Intervista a Alterazioni Video

Nuovo progetto per il collettivo milanese direttamente da Shanghai, per una personale alla Fabio Paris Art Gallery.

Alterazioni Video, collettivo nato a Milano, e da anni realtà itinerante, presenta, alla Fabio Paris Art Gallery di Brescia, il nuovo progetto Night Talk of the forbidden City, un percorso tra linguaggi e pura manifestazione di questi.

Il lavoro presentato arriva da un viaggio in Cina, dove avete cercato le parole che in internet vengono censurate per riportarle alla luce. Quanta è stata la scoperta di quello che avete trovato?

"Il fatto che il governo cinese abbia deciso di censurare alcuni termini dalla rete internet non è una nostra scoperta. Arrivati per la prima volta in Cina, abbiamo però constatato l'effettiva incongruenza tra la nostra abituale pratica di networkig e il regime di censura preventiva di cui la rete internet cinese è affetta. Il progetto Night Talk of the Forbidden City, non vuole essere solo motore di ricerca di queste parole proibite sulla rete, ma indaga per individuare una logica semantica del sistema. Avvalendoci del lavoro di networking tra le varie"cellule"di Alterazioni Video e l’utilizzo in locale di work-shops sull'utilizzo di anonymizer, abbiamo riflettuto e collezionato materiale su quelli ritenevamo essere i tasselli di una variopinta mappa dei tabù della Repubblica Popolare Cinese."

La tecnologia in questo caso non è soltanto mezzo di ricerca, ma anche
ambiguo strumento di comunicazione. Voi da sempre avete elaborato network
paralleli, che motivo spinge le vostre ricerche artistiche ad esprimersi con
la tecnologia?
"Non siamo attratti dalla vita virtuale o dal mezzo tecnologico in sè, crediamo piuttosto nell'utilizzo veloce e virale dei media di cui oggi ognuno è fruitore e autore allo stesso tempo."

Alterazioni Video ha collaborato ed esposto in differenti ambienti
artistici, dalle gallerie newyorkesi, alla Biennale di Venezia, alle realtà milanesi come Isola Art Center, ed importanti eventi europei. Come mai Shanghai?
"Siamo arrivati a Shanghai dopo la fuga da un residence in Korea. Eravamo curiosi di capire quanto i cinesi potessero essere compatibili con noi e i nostri progetti. Travolti dalla velocità a cui si muove la città, abbiamo deciso di restare."

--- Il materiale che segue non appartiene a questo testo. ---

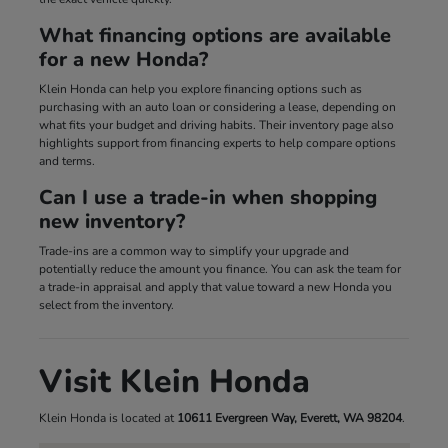
What financing options are available
for a new Honda?
Klein Honda can help you explore financing options such as
purchasing with an auto loan or considering a lease, depending on
what fits your budget and driving habits. Their inventory page also
highlights support from financing experts to help compare options
and terms.
Can I use a trade-in when shopping
new inventory?
Trade-ins are a common way to simplify your upgrade and
potentially reduce the amount you finance. You can ask the team for
a trade-in appraisal and apply that value toward a new Honda you
select from the inventory.
Visit Klein Honda
Klein Honda is located at
10611 Evergreen Way, Everett, WA 98204
.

Come è nata l'idea, ed il successivo accostamento, con l'opera di Alighiero&
Boetti?
"L'utilizzo dell'estetica boettiana nasce da una specifica necessità: trovare una formalizzazione comprensibile al mondo dell'arte contemporanea ma difficilmente leggibile alla censura locale, sempre molto attenta ai contenuti ritenuti "sensibili". Gli arazzi e i disegni di Boetti hanno spesso bisogno, per essere decodificati, di una chiave di decrittazione. Sfruttando l'analogia tra un modulo boettiano (quello adottato, ad esempio, in Alternando da uno a cento e viceversa, 1977) e le tag QRCODE (dei codici
a matrice utilizzati nell'industria automobilistica, decodificabili via cellulare), abbiamo creato una nuova serie di arazzi che veicolano informazioni su attivisti cinesi e rifugiati politici."

La vostra idea di attività artistica va oltre il concetto puramente
estetico, come dialogate con l'attuale mercato dell'arte, e ancora di più
con quello dell'informazione?
"L’arte contemporanea è un canale di comunicazione e di distribuzione come altri. Segue le stesse regole della moda o della televisione. Ha le sue star. I suoi miti. Il suo mercato spropositato. La sua visibilità mondiale. Le potenzialità di tale visibilità non sono da sottovalutare. Siamo in un momento in cui la comunicazione va omologandosi tra le sue diverse espressioni (arte, informazione, pubblicità). In quest ottica, ci divertiamo a "cortocircuitare" interessi e situazioni, attingendo e contaminando trasversalmente, con modi e mezzi più diversi."